Interest Expense and Losses on Debt Extinguishment and Redemption. Our interest expense resulted from interest incurred on our senior secured notes due 2022 (“2022 Notes”) until these notes were fully redeemed in May 2021, interest incurred on our €350.0 million senior unsecured notes due 2024 (“2024 Notes”), interest incurred on our $500.0 million senior secured notes due in 2026 (“2026 Notes”), interest incurred on our installment payment agreement and interest incurred on our finance lease obligations. We issued €215.0 million of our 2024 Notes in June 2020 and €135.0 million of our 2024 Notes were issued in June 2019.In March 2021, we redeemed and extinguished $115.9 million of our 2022 Notes at 103.24% of par value. In May 2021, we redeemed and extinguished the remaining $329.1 million of our 2022 Notes at par value and deposited funds with the trustee to pay $11.5 million of interest through December 1, 2021. In May 2021, we issued $500.0 million of our 3.50% 2026 Notes.
In August 2021 we entered into an interest rate swap agreement (the “Swap Agreement”) that has the economic effect of modifying the fixed interest rate obligation associated with our 2026 Notes to a variable interest rate obligation based on the Secured Overnight Financing Rate (“SOFR”) so that the interest payable on the 2026 Notes effectively became variable based on overnight SOFR. The Swap Agreement is recorded at its fair value at each reporting period, and we incurs gains and losses due to changes in market interest rates. The values that we report for the Swap Agreement as of each reporting date are recognized as interest expense with the corresponding amounts included in assets or liabilities in the our consolidated balance sheets. As of September 30, 2021 the fair value of the Swap Agreement was a long-term liability $3.1 million and we recorded an unrealized loss as interest expense related to the Swap Agreement of $3.1 million in the three months ended September 30, 2021. Our interest expense increased by 10.1% for the three months ended September 30, 2020 to the three months ended September 30, 2021 primarily due to the lower interest rate on our 2026 Notes as compared to our 2022 Notes that we extinguished being offset by the additional $3.1 million of unrealized loss recorded as interest expense related to our Swap Agreement.
Unrealized gain (loss) on foreign exchange – 2024 Notes. Our 2024 Notes were issued in Euros and are reported in our reporting currency – US Dollars. As of September 30, 2021, our 2024 Notes were valued at $405.6 million. Our unrealized gain (loss) on foreign exchange on our 2024 Notes from converting our 2024 Notes into USD was $10.2 million for the three months ended September 30, 2021 and $(17.3) million for the three months ended September 30, 2020. We do not enter into hedges for our foreign currency obligations.

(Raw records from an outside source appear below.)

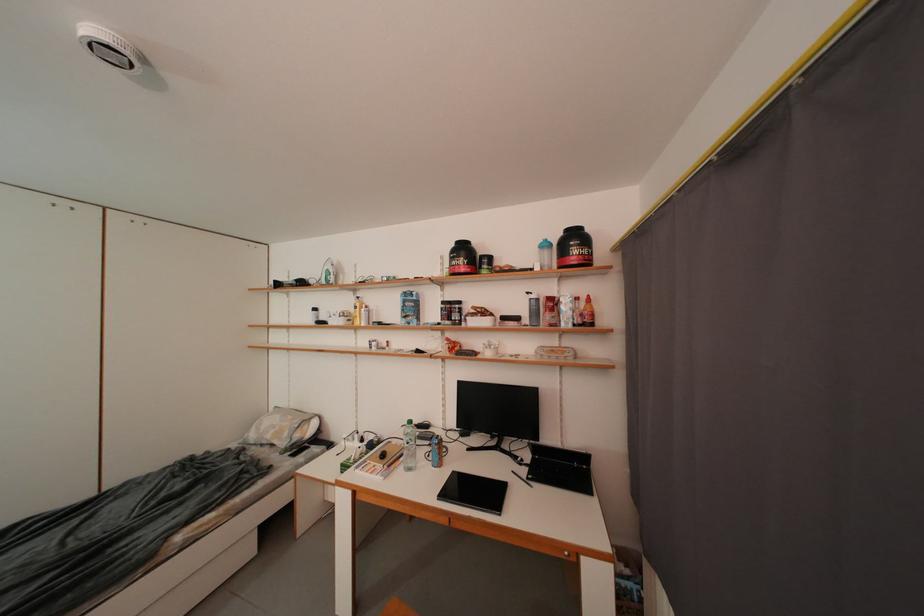
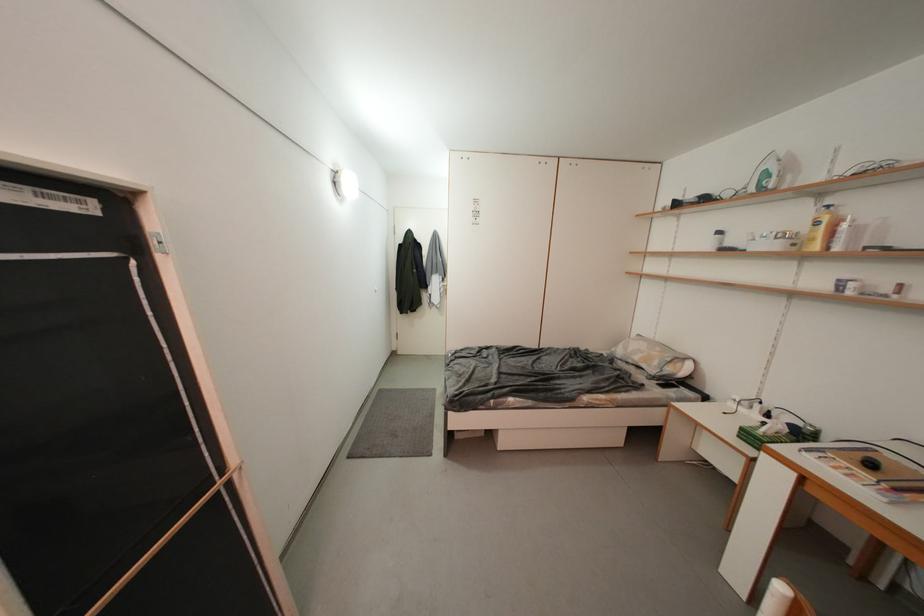
Question: The first image is from the beginning of the video and the second image is from the end. How did the camera likely rotate when shooting the video?

Choices:
 (A) Left
 (B) Right
 (C) Up
 (D) Down

Answer: (A)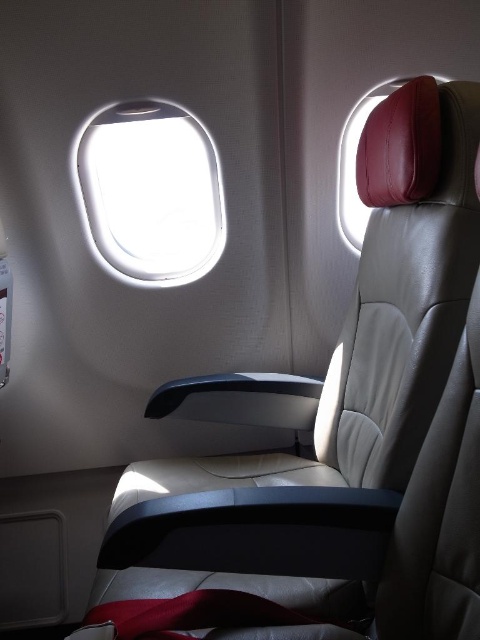
Question: From the image, what is the correct spatial relationship of transparent glass airplane window at upper center in relation to leather headrest at upper right?

Choices:
 (A) below
 (B) above

Answer: (A)

Question: Is transparent glass airplane window at upper center below leather headrest at upper right?

Choices:
 (A) no
 (B) yes

Answer: (B)

Question: Which point is farther to the camera?

Choices:
 (A) transparent glass airplane window at upper center
 (B) leather headrest at upper right

Answer: (B)

Question: Considering the relative positions of transparent glass airplane window at upper center and leather headrest at upper right in the image provided, where is transparent glass airplane window at upper center located with respect to leather headrest at upper right?

Choices:
 (A) below
 (B) above

Answer: (A)

Question: Among these objects, which one is nearest to the camera?

Choices:
 (A) leather headrest at upper right
 (B) transparent glass airplane window at upper center

Answer: (B)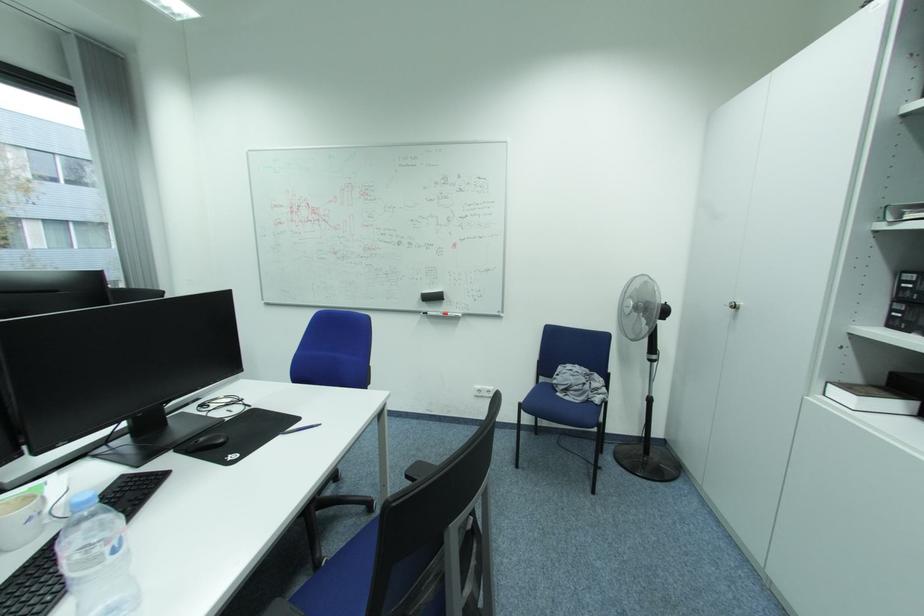
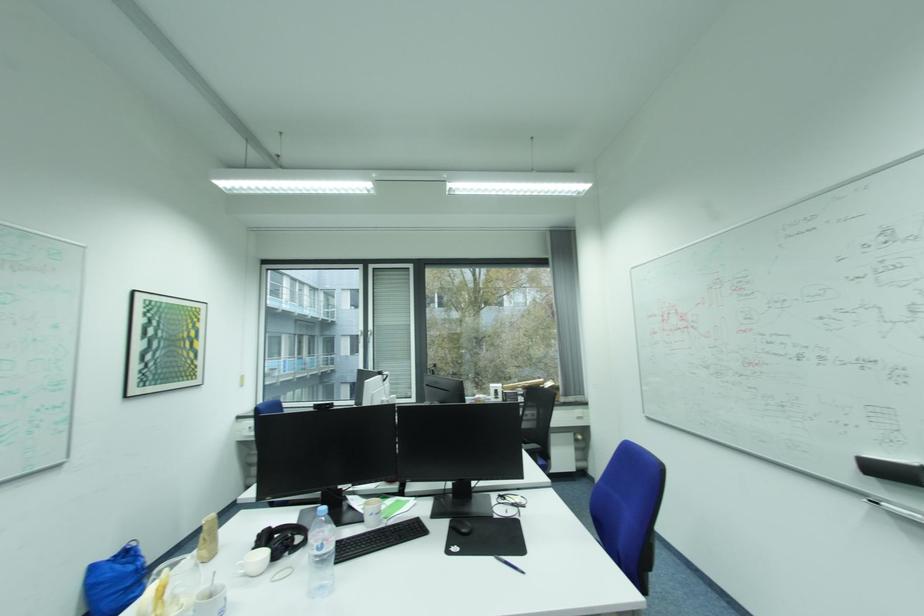
The point at (184, 453) is marked in the first image. Where is the corresponding point in the second image?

Income Tax (Provision) Benefit. Our income tax provision was $8.7 million for the three months ended September 30, 2021, and our income tax benefit was $1.6 million for the three months ended September 30, 2020. The increase in our income tax provision is primarily related to the increase in our income before income taxes.
Buildings On-net. As of September 30, 2021 and 2020, we had a total of 3,008 and 2,884 on-net buildings connected to our network, respectively. The increase in our on-net buildings was a result of our disciplined network expansion program. We anticipate adding a similar number of buildings to our network for the next several years.